* DATA BELOW *
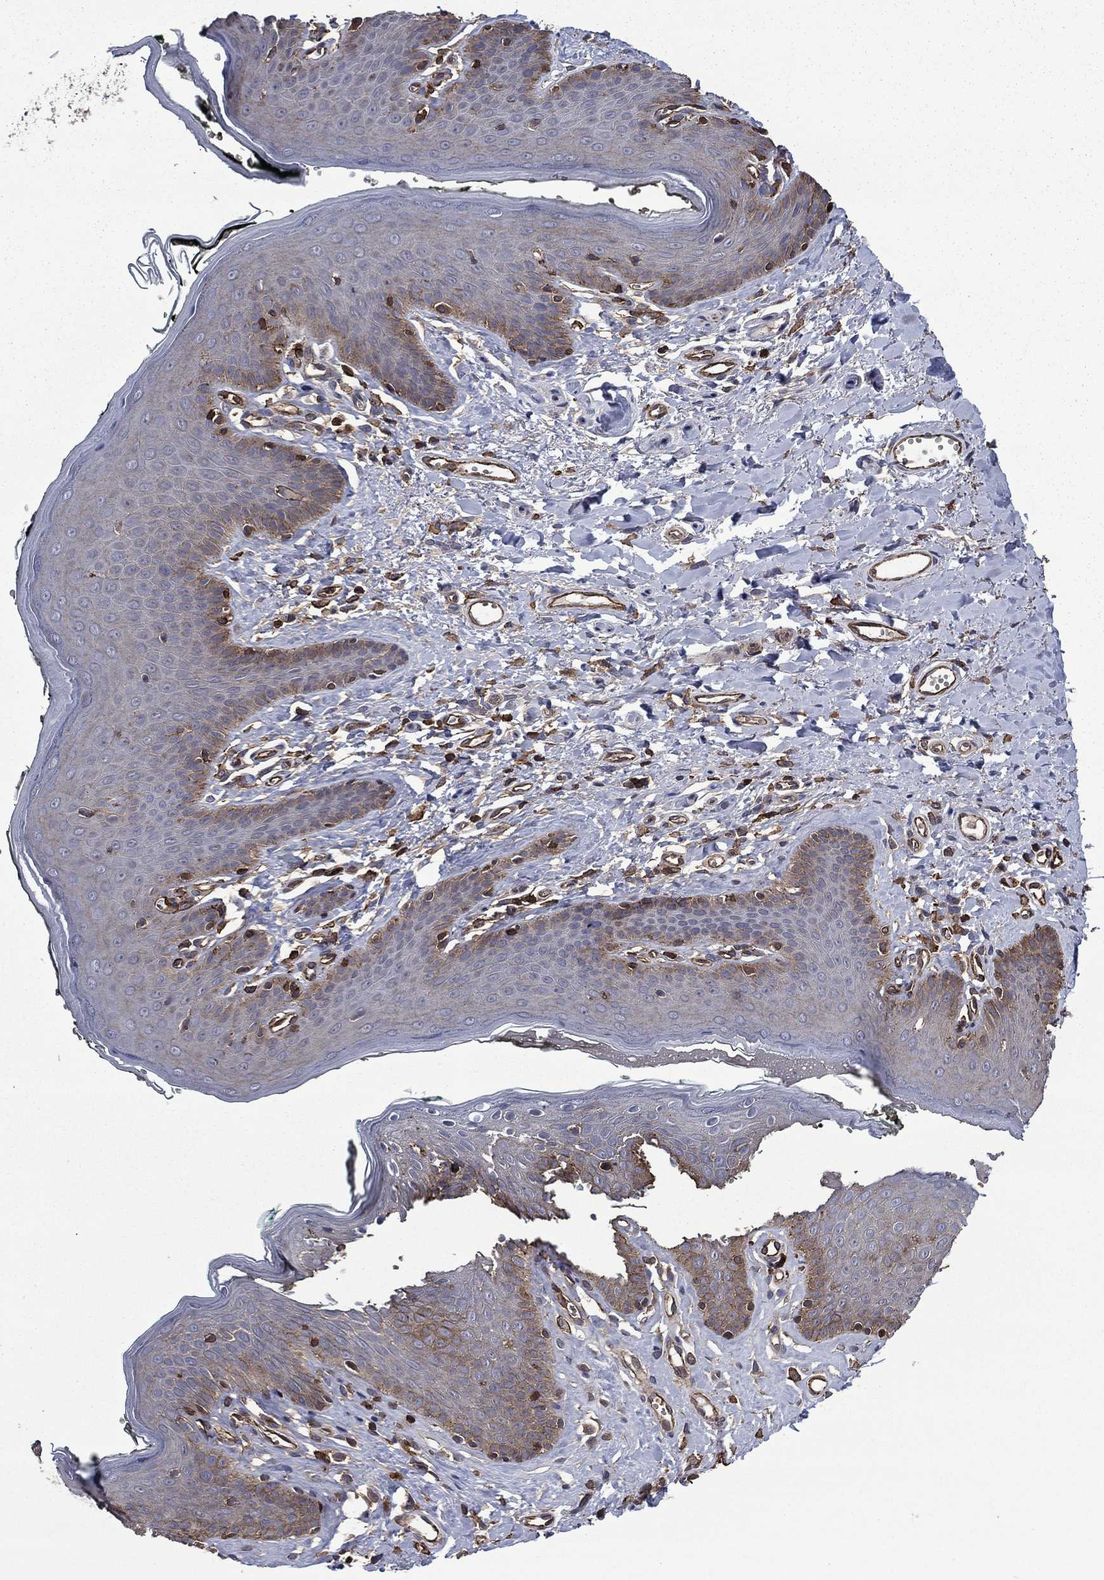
{"staining": {"intensity": "moderate", "quantity": "<25%", "location": "cytoplasmic/membranous"}, "tissue": "vagina", "cell_type": "Squamous epithelial cells", "image_type": "normal", "snomed": [{"axis": "morphology", "description": "Normal tissue, NOS"}, {"axis": "topography", "description": "Vagina"}], "caption": "The immunohistochemical stain shows moderate cytoplasmic/membranous expression in squamous epithelial cells of benign vagina. Ihc stains the protein of interest in brown and the nuclei are stained blue.", "gene": "PLPP3", "patient": {"sex": "female", "age": 66}}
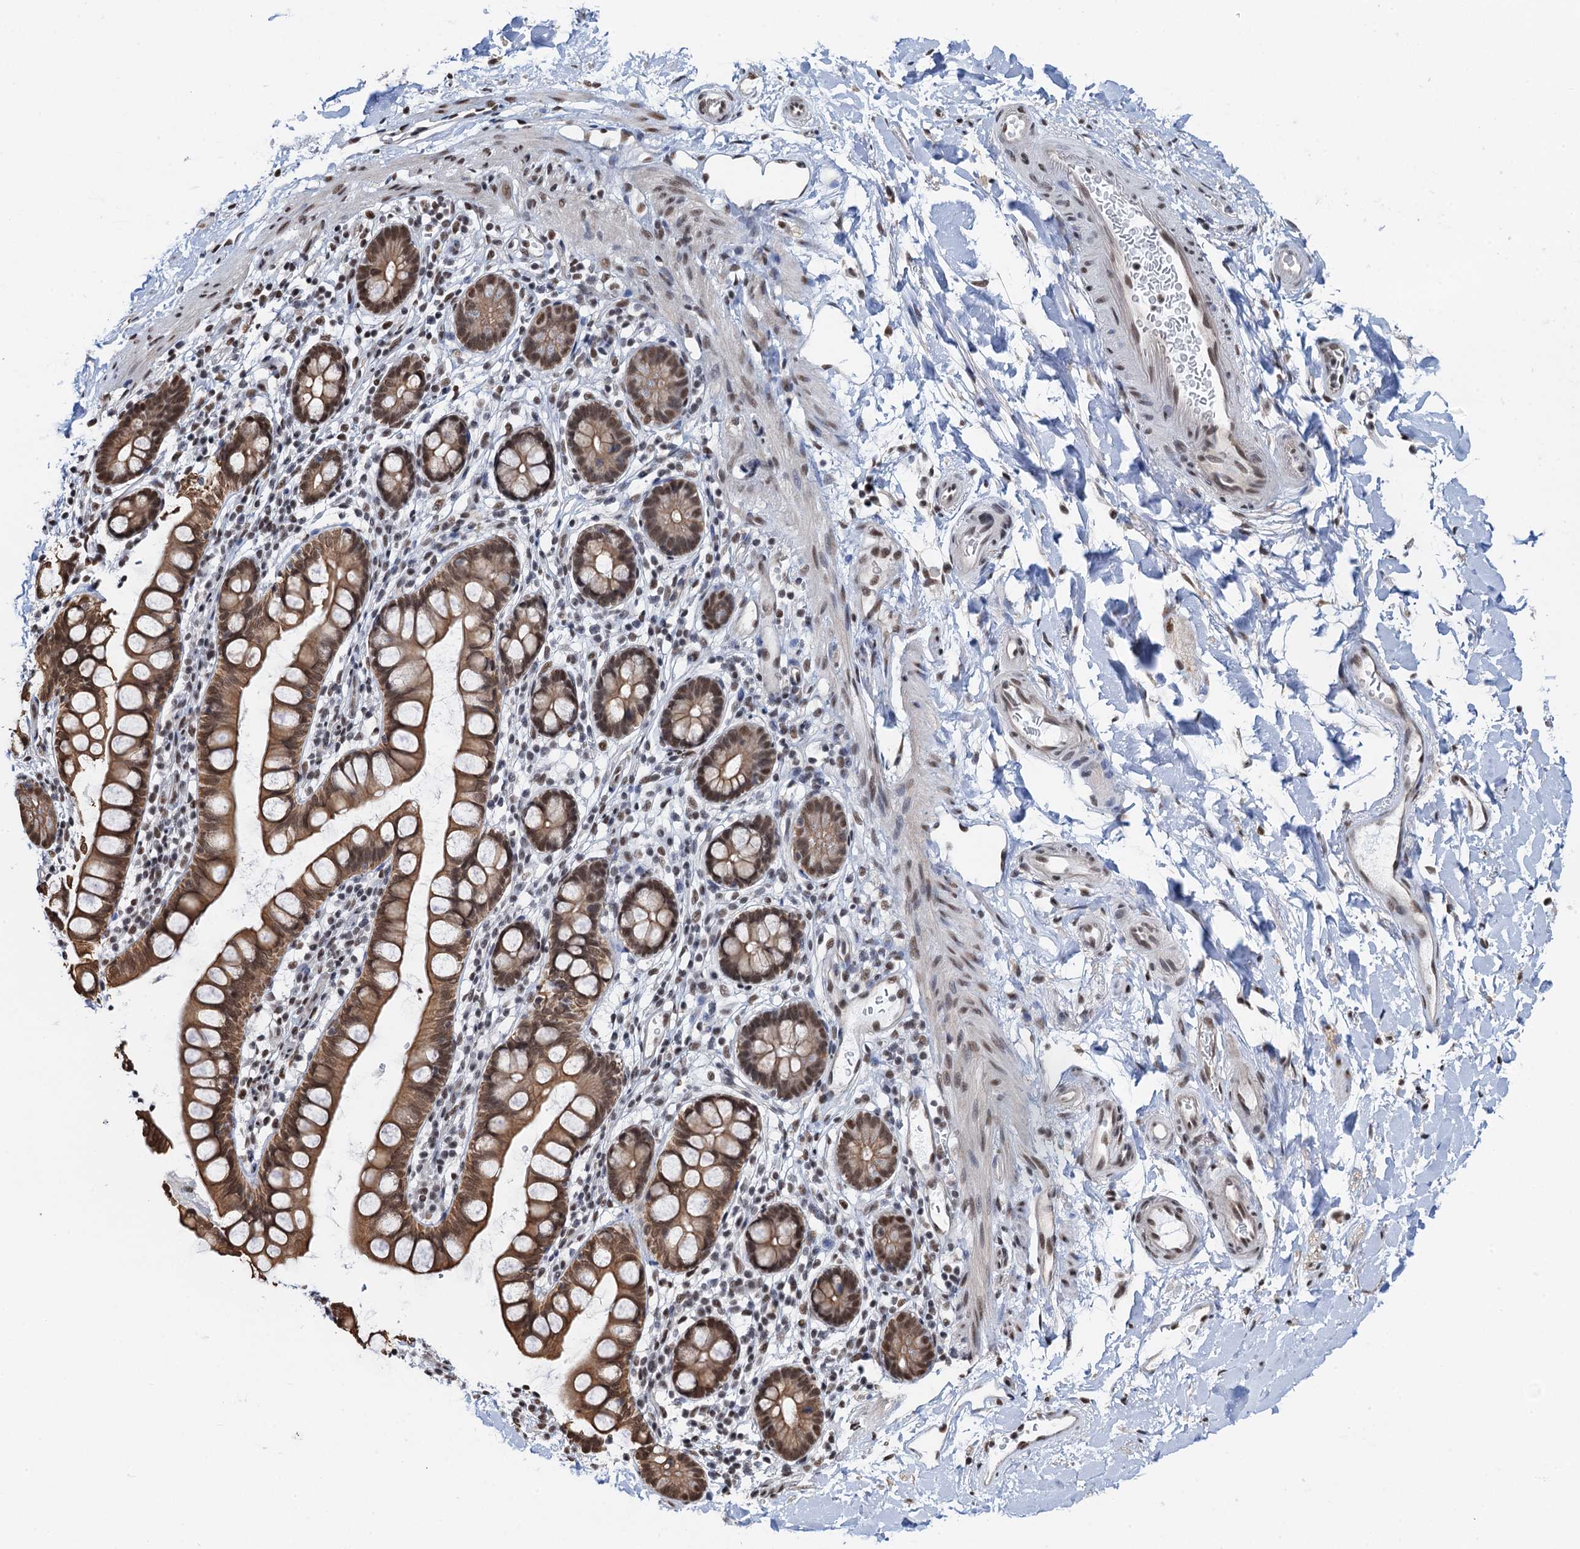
{"staining": {"intensity": "moderate", "quantity": ">75%", "location": "nuclear"}, "tissue": "smooth muscle", "cell_type": "Smooth muscle cells", "image_type": "normal", "snomed": [{"axis": "morphology", "description": "Normal tissue, NOS"}, {"axis": "topography", "description": "Smooth muscle"}, {"axis": "topography", "description": "Small intestine"}], "caption": "A high-resolution photomicrograph shows immunohistochemistry staining of benign smooth muscle, which reveals moderate nuclear positivity in about >75% of smooth muscle cells. (IHC, brightfield microscopy, high magnification).", "gene": "ZNF609", "patient": {"sex": "female", "age": 84}}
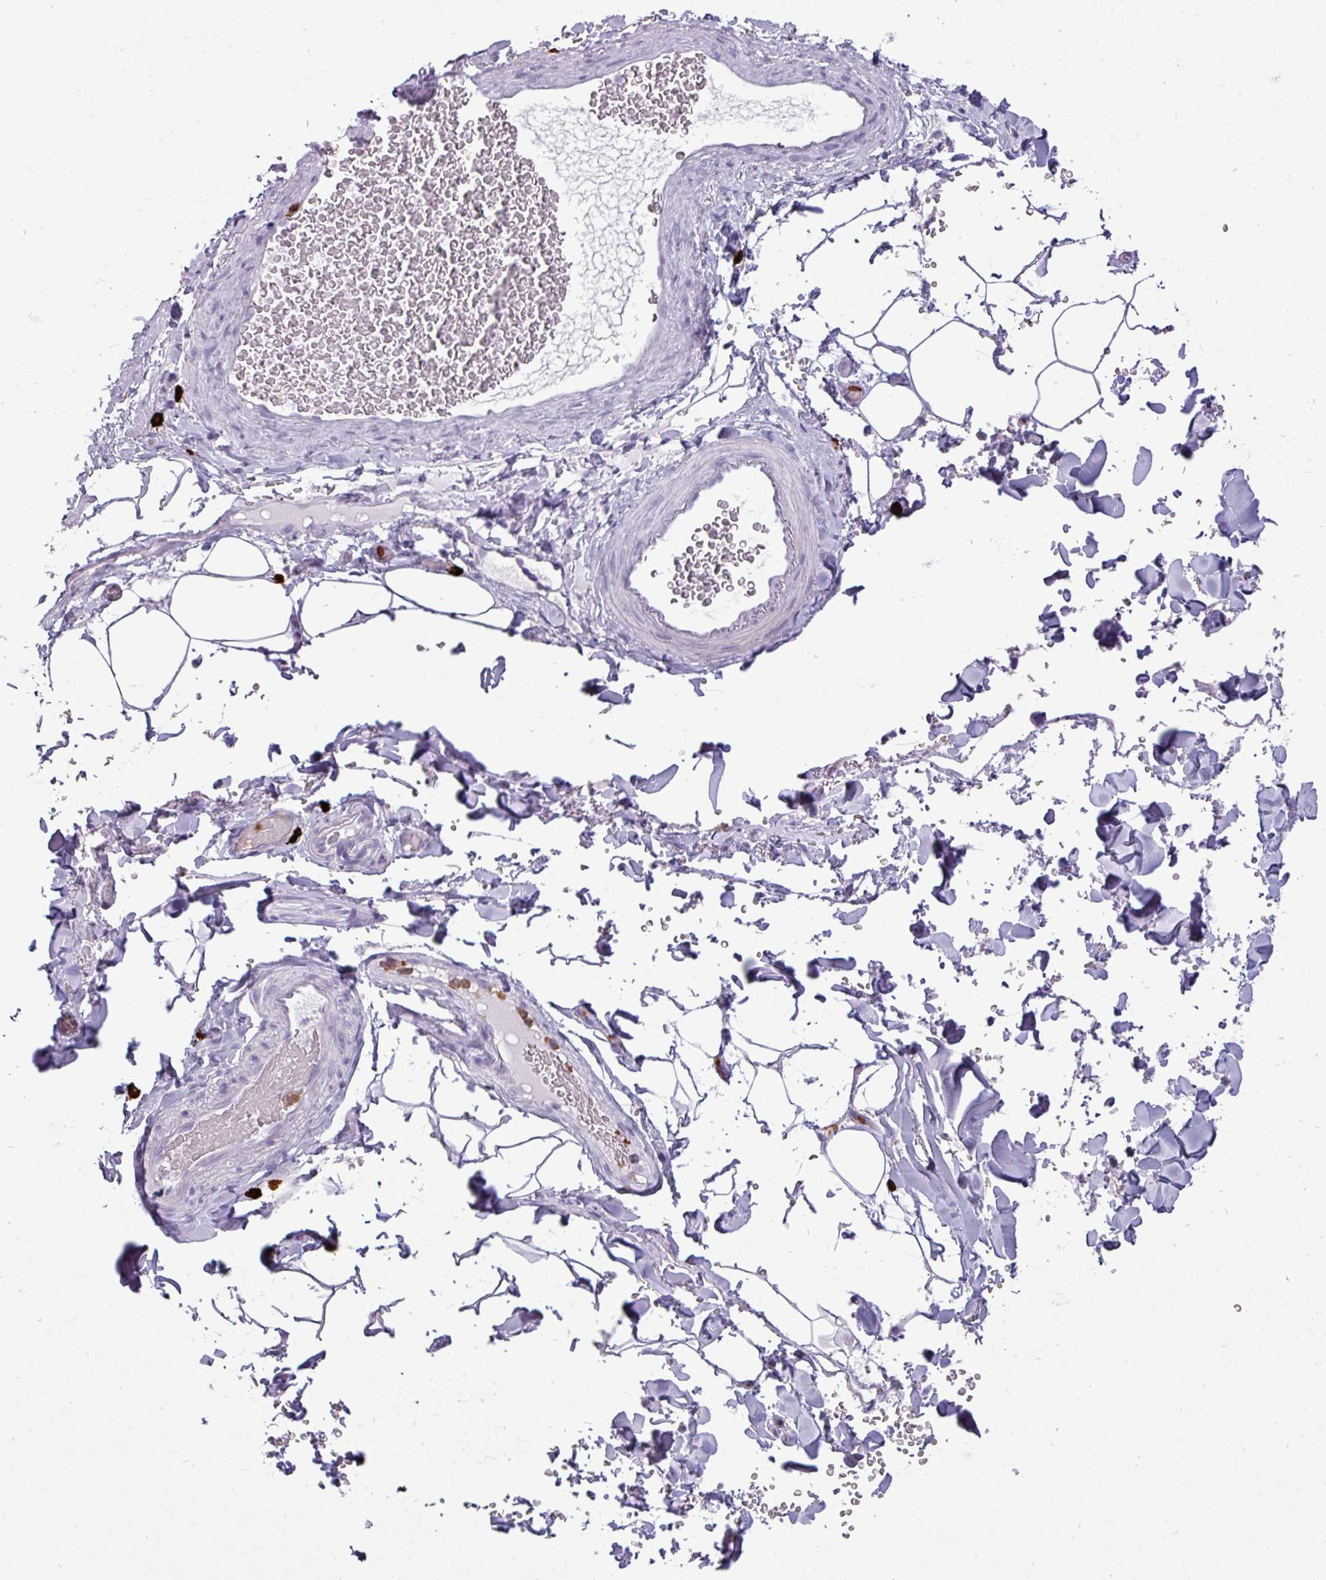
{"staining": {"intensity": "negative", "quantity": "none", "location": "none"}, "tissue": "adipose tissue", "cell_type": "Adipocytes", "image_type": "normal", "snomed": [{"axis": "morphology", "description": "Normal tissue, NOS"}, {"axis": "topography", "description": "Rectum"}, {"axis": "topography", "description": "Peripheral nerve tissue"}], "caption": "This histopathology image is of normal adipose tissue stained with immunohistochemistry to label a protein in brown with the nuclei are counter-stained blue. There is no positivity in adipocytes.", "gene": "TRIM39", "patient": {"sex": "female", "age": 69}}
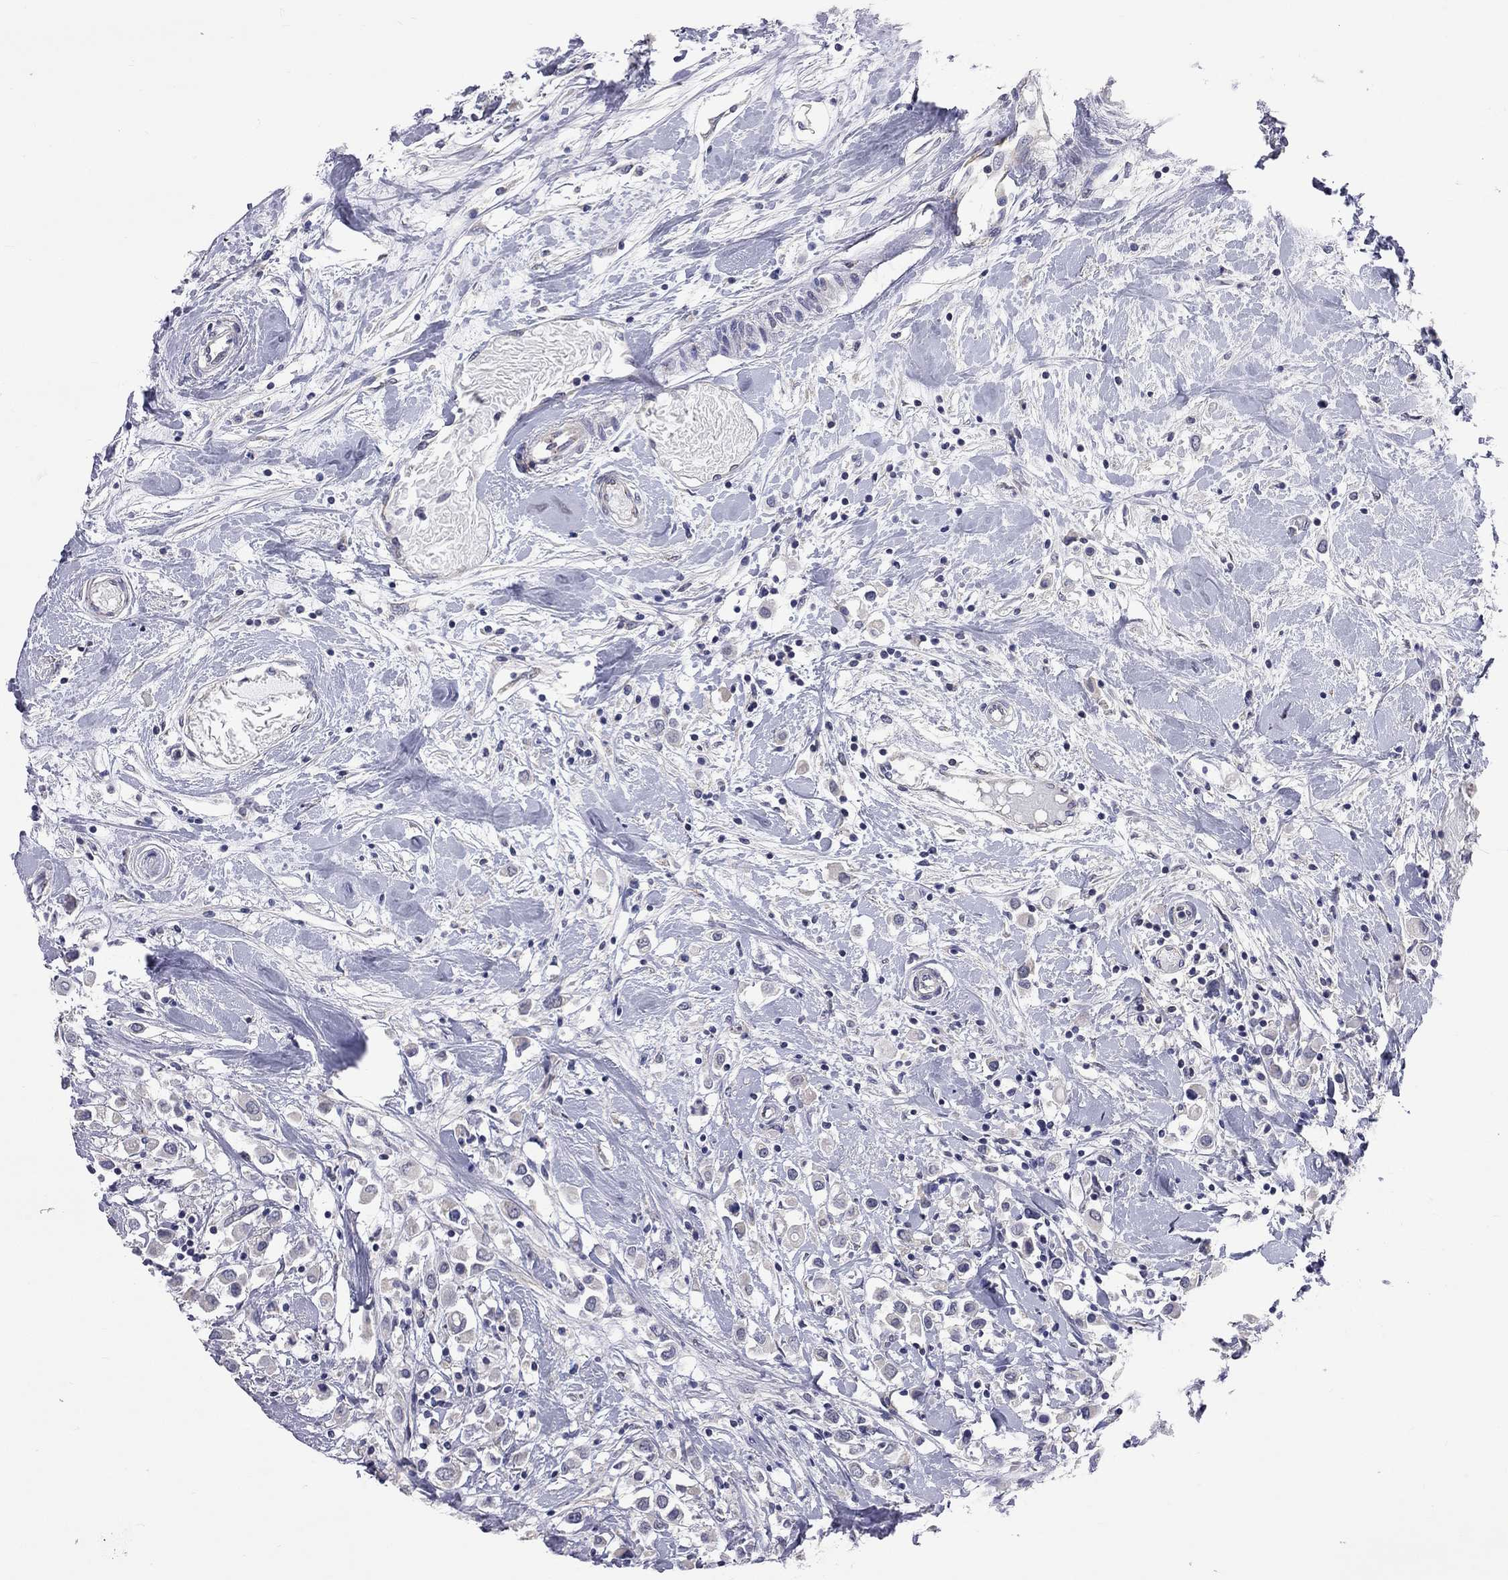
{"staining": {"intensity": "negative", "quantity": "none", "location": "none"}, "tissue": "breast cancer", "cell_type": "Tumor cells", "image_type": "cancer", "snomed": [{"axis": "morphology", "description": "Duct carcinoma"}, {"axis": "topography", "description": "Breast"}], "caption": "A histopathology image of breast invasive ductal carcinoma stained for a protein exhibits no brown staining in tumor cells.", "gene": "OPRK1", "patient": {"sex": "female", "age": 61}}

* TO DO *
Please work out how many lines of the listing contain the string "negative", and answer with the number only.

* ANSWER BOX *
2